Over the next decades he published 11 more books, including, besides those mentioned above, “Brave Companions: Portraits in History,” a collection of his essays; “1776,” which dealt specifically with the American military under George Washington and which complemented the John Adams book; and “In the Dark Streets Shineth: A 1941 Christmas Eve Story,” about the message of hope that Franklin D. Roosevelt and Winston Churchill sent forth when they met soon after Pearl Harbor.
In 2011 came “The Greater Journey,” a lushly illustrated book about Americans in Paris beginning in 1830. It did not fare so well with critics. Janet Maslin of The Times wrote that Mr. McCullough had trouble finding a unifying theme, and thus ended up with “space-filling observations” and uncharacteristically awkward juxtapositions.
He followed “The Greater Journey” with “The Wright Brothers” (2015); “The American Spirit: Who We Are and What We Stand For (2017); and his most recent book, published in 2019, “The Pioneers: The Heroic Story of the Settlers Who Brought the American Ideal West,” which provoked sharply critical reviews in The Times and The Washington Post as part of a wider controversy. “A new generation of historians, scholars and activists took to social media to accuse McCullough of romanticizing white settlement and downplaying the pain inflicted on Native Americans,” wrote The Associated Press.

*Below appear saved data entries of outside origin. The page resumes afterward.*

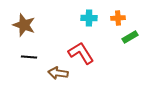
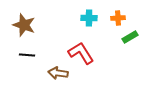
black line: moved 2 px left, 2 px up
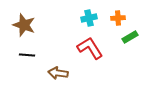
cyan cross: rotated 14 degrees counterclockwise
red L-shape: moved 9 px right, 5 px up
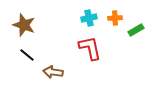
orange cross: moved 3 px left
green rectangle: moved 6 px right, 7 px up
red L-shape: rotated 20 degrees clockwise
black line: rotated 35 degrees clockwise
brown arrow: moved 5 px left, 1 px up
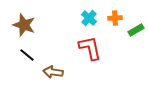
cyan cross: rotated 35 degrees counterclockwise
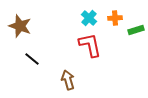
brown star: moved 4 px left, 1 px down
green rectangle: rotated 14 degrees clockwise
red L-shape: moved 3 px up
black line: moved 5 px right, 4 px down
brown arrow: moved 15 px right, 8 px down; rotated 66 degrees clockwise
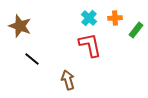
green rectangle: rotated 35 degrees counterclockwise
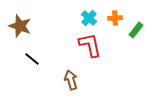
brown arrow: moved 3 px right
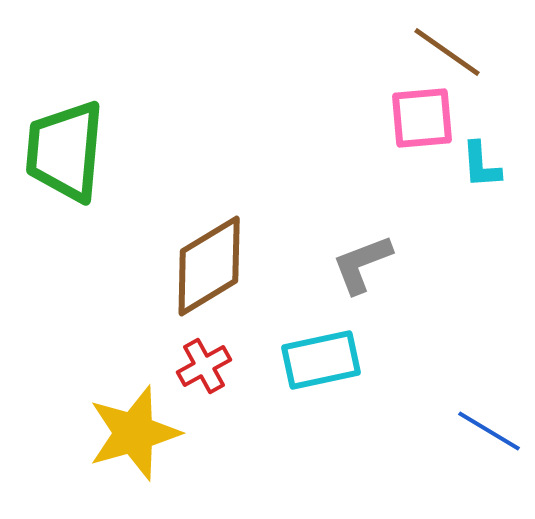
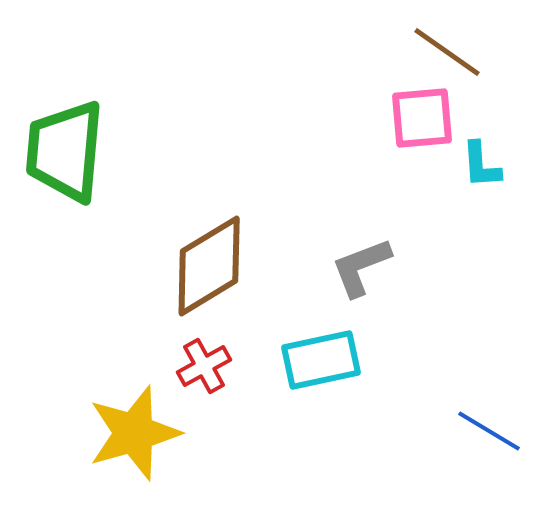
gray L-shape: moved 1 px left, 3 px down
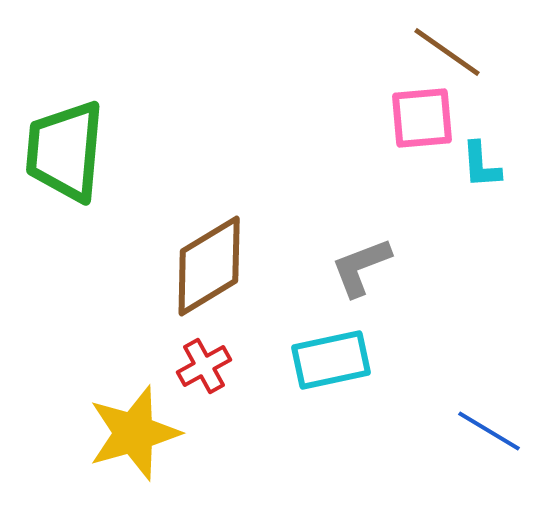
cyan rectangle: moved 10 px right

Such complaints as there were about his earlier works often had to do with his obvious affection for the subjects he chose. “Truman,” for instance, helped change history’s opinion of the man for the better; it did not bring an independent point of view to the bombing of Hiroshima and Nagasaki, ordered by Truman. But then, Mr. McCullough made no secret of his admiration for men and women who were known not only for achievement but also for their courage and independence, and for principles that put the greater good above personal ambition.
Mr. McCullough was himself often held up as an exemplar of solid values. He received many awards from professional historical societies and some 40 honorary doctorates. In 2006, he received the Presidential Medal of Freedom.
In 2003, he was chosen by the National Endowment for the Humanities to deliver the prestigious Jefferson Lecture in the Humanities in Washington. He spoke of the founders’ notion of the pursuit of happiness — which, he said, did not mean “long vacations or material possessions or ease.” Rather, he said, “as much as anything it meant the life of the mind and spirit.”